Intelligente Infrastrukturkomponenten
Industrie 4.0 ist bei Harting kein Selbstzweck

Während die Echtzeitautomatisierung auf absehbare Zeit weiter direkt in der Maschine stattfinden wird, ist es die Cloud, die mit neuen Services zusätzliche Wertschöpfung wie Predictive Maintenance oder Asset Management innerhalb neuer Industrie-4.0-Konzepte ermöglichen wird. Welche Bedeutung die Geschäftsleitung der Harting Technologiegruppe der Digitalisierung im Detail beimisst, erläutern Dr. Frank Brode, Vorstand Neue Technologien, und Uwe Gräff, Geschäftsführer, Harting Electronics und Harting Electric. Sie erklären auch, welche Rolle dabei intelligente Infrastrukturkomponenten wie Steckverbinder sowie die Datenvorverarbeitung im Feld spielen werden.

Interview: Andreas Gees, stellvertretender Chefredakteur KEM Konstruktion

KEM Konstruktion: Herr Dr. Brode, Herr Gräff, das alles beherrschende Thema Industrie 4.0 wird sicher auch in der Harting Technologiegruppe intensiv diskutiert. Wie definieren Sie I4.0 und IIoT? Welche Bedeutung hat die umfassende Digitalisierung für Ihr Unternehmen und welche gesellschaftspolitische Bedeutung messen Sie dem Themenkomplex bei?
Brode: Für uns war es wichtig, sowohl für uns als auch für unsere Kunden, eine gewisse Ordnung in den Dschungel der Begriffe zu bringen. Das allem übergeordnete Thema ist die Digitalisierung, die zunehmend und bereits deutlich sichtbar die Wertschöpfungsnetzwerke beeinflusst. Industrie 4.0 ist für uns die Digitalisierung in der Industrie und führt zur Integrated Industry. Auf die eigentlichen Repräsentanten der Industriewelt bezogen entsteht so ein Internet der Industrie-Dinge, das IIoT. Die Begriffe hängen also zusammen und beschreiben unterschiedliche Aspekte der Digitalisierung in der Industrie.
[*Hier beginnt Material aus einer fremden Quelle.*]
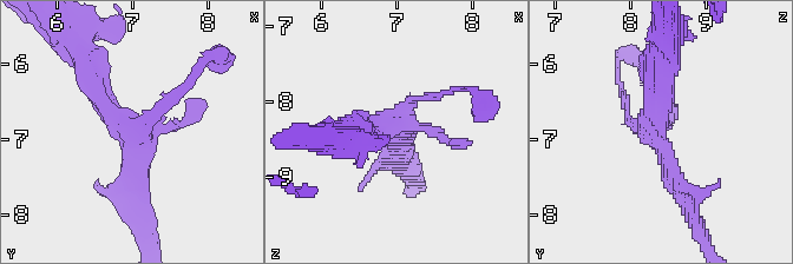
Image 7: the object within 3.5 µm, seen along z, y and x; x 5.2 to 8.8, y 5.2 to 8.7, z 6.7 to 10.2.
view em planes tint at (7.00, 6.85, 8.35) # shape alone is not enough

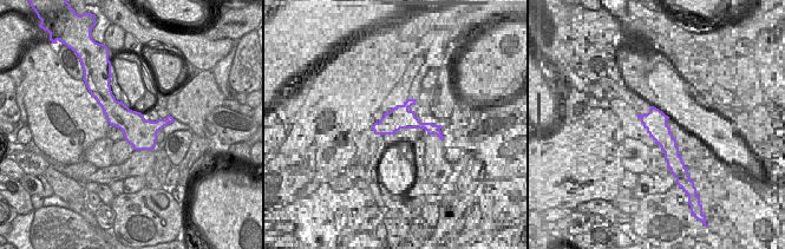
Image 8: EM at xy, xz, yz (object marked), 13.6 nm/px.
keep # runs_along 7:(142, 199), (135, 138), (91, 65); all the same cell

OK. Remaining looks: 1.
done edits separate@2; rest unchecked

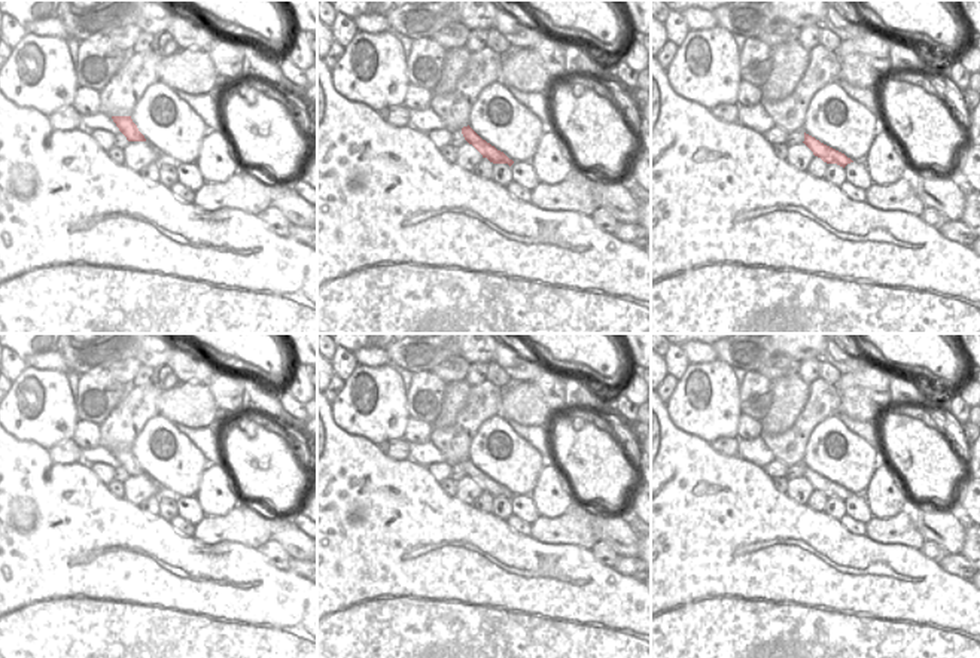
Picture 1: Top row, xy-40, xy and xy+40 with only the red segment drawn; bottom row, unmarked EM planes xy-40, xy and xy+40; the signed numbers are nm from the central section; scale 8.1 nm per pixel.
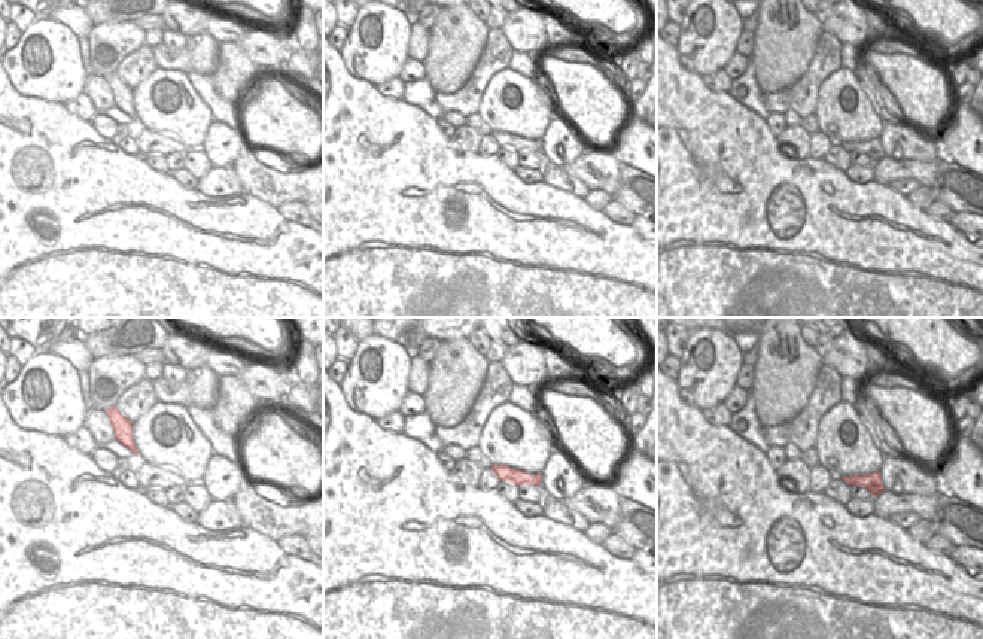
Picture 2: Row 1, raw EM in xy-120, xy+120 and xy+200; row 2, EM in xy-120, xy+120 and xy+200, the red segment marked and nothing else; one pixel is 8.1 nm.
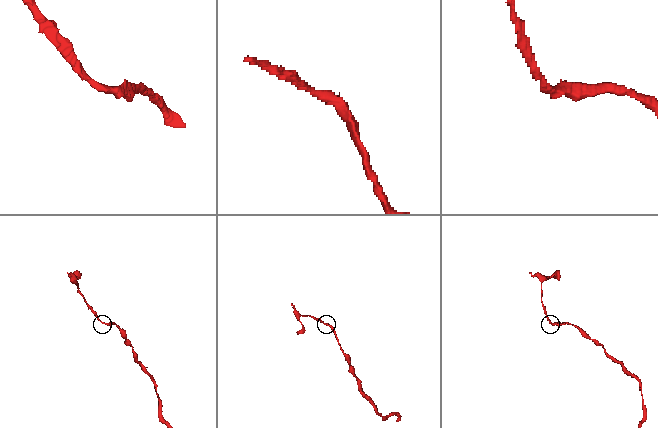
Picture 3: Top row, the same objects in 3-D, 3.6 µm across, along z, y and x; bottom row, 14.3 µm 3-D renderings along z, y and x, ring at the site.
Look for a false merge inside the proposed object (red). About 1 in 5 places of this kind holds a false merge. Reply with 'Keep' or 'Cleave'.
Keep.

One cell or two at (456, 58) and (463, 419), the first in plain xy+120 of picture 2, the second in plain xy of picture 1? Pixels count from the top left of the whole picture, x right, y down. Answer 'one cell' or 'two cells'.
two cells

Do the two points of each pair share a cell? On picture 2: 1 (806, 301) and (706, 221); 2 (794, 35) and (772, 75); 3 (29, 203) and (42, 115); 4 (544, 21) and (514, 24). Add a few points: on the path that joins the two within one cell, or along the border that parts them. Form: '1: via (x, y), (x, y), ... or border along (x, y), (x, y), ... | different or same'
1: via (781, 295), (732, 246) | same
2: via (784, 45), (778, 64) | same
3: via (45, 182), (54, 169), (52, 142), (48, 137) | same
4: via (536, 24), (522, 24) | same

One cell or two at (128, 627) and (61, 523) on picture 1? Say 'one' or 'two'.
one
Wir nutzen durchgängig den Begriff der Integrated Industry vergleichbar mit der Hannover Messe, denn durch diesen Begriff wird das eigentliche Ziel deutlich. Die vierte industrielle Revolution ist kein Selbstzweck und wurde nicht alleine von einem Paradigmenwechsel in der Automatisierung ausgelöst. Gesellschaftspolitisch kann die Auswirkung nicht hoch genug angesetzt werden, denn diese zum Teil disruptiven Veränderungen führen zu Veränderungen auch in den Geschäftsmodellen, die für die erfolgreiche Zukunft des Standortes Deutschland aber auch ganz konkret für das Unternehmen Harting entscheidend sind. Wir haben daher einen umfassenden Prozess zur Digitalisierung des Unternehmens eingeleitet. Dieser Prozess führt über die Produktion mit erheblicher Steigerung von Flexibilität und Effizienz über die Entwicklung individualisierter Produkte mit Service-Charakter bis hin zu Kooperationen mit unseren Kunden zur gemeinsamen Entwicklung von Innovationen.
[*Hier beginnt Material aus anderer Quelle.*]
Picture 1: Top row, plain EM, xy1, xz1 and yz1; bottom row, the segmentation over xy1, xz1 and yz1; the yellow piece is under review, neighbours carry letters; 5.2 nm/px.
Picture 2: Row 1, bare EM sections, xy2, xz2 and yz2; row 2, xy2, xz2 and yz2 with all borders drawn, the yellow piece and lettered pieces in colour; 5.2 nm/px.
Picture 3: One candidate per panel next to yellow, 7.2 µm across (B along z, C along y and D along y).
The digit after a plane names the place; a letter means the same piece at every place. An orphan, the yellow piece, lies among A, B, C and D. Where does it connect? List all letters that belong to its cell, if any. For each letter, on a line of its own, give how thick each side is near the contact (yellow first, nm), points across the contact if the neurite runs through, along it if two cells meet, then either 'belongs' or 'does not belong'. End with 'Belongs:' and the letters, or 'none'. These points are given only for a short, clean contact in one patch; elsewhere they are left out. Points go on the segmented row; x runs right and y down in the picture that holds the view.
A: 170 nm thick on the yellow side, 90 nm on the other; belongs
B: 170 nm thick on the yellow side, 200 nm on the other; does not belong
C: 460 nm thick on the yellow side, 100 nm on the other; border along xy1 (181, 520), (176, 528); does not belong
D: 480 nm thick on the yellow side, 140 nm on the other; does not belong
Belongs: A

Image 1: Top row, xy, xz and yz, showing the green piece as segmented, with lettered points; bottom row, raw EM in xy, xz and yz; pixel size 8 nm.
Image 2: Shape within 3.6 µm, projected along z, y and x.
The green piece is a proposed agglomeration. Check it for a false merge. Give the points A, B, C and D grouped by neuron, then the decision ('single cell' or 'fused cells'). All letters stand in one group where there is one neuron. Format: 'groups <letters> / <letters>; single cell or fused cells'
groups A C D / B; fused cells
Gräff: Diese Prozesse setzen voraus, dass wir die Menschen mitnehmen. Wir müssen unsere Mitarbeiter trainieren, weiterbilden und sie auf dem Weg der digitalen Transformation begleiten. Digitalisierung bedeutet für uns deshalb auch, uns in die unterschiedlichen Situationen unserer Mitarbeiter hinein zu versetzen. Wir haben dazu viele Qualifizierungsprojekte gestartet, die auf die einzelnen Arbeitsplätze zugeschnitten sind. Die Digitalisierung führt letztendlich auch zu erheblichen gesellschaftlichen Umwälzungen. Dabei ist zu beachten, dass unterschiedliche Länder durchaus auch verschiedene Wege gehen. Wir müssen einen auf unsere soziale Marktwirtschaft abgestimmten Weg finden und dabei auch die Bevölkerung einbeziehen.
KEM Konstruktion: Welchen Einfluss hat das auf die Produkte, die Sie entwickeln und herstellen?
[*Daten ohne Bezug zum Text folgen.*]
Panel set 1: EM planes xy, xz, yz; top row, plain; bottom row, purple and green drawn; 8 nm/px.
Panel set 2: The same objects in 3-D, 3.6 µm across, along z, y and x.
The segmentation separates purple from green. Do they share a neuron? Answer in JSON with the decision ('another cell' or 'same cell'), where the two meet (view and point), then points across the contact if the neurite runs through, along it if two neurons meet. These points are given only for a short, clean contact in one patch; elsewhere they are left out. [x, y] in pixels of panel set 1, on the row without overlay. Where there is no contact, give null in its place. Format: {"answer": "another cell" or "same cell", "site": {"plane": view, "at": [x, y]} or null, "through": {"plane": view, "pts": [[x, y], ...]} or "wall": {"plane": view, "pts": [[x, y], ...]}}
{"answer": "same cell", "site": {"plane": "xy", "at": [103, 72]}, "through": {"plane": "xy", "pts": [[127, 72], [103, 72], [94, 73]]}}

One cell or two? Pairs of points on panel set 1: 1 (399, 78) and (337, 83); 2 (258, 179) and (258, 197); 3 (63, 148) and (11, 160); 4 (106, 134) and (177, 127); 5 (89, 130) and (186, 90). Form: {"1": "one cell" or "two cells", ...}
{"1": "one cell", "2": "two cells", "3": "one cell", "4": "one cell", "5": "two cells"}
Brode: Werden die Maschinen smart, dann muss auch die Infrastruktur smart werden, mit der die Maschinen vernetzt sind. So haben wir beispielsweise vor einiger Zeit den smart Han-Steckverbinder vorgestellt, der zusätzliche Sensorik beinhaltet, um beispielsweise Ströme messen oder optische Signale überwachen zu können. Ein weiterer Aspekt ist, diese Lösung auch mit Aktorik zu kombinieren. Wir wollen diese Steckverbinder beispielsweise davor schützen, unbeabsichtigt gezogen zu werden, was in der Praxis, beispielsweise in der Robotik, große Probleme verursachen kann.
Gräff: Digitalisierung führt zu einer höheren Kommunikationsdichte bzw. zu höheren Datenraten sowie einer ergonomischeren Gestaltung der Han-Steckverbinder. Sie sollen einen höheren Nutzen und zusätzliche Funktionen bieten. Dabei muss man sich mit Hard- und Software, also der Elektronik und der IT beschäftigen. Wir müssen unsere Technologien interaktiv gestalten, sodass sich Informationen gewinnen und analysieren lassen. Hier haben wir mit der Harting Mica ein Tool entwickelt, das eine Auswertung vornimmt, bevor die Informationen an übergeordnete Systeme weitergebeben werden. Damit haben wie einen Schulterschluss zwischen unserem Kerngeschäft der Infrastrukturkomponenten sowie der Cloud geschaffen.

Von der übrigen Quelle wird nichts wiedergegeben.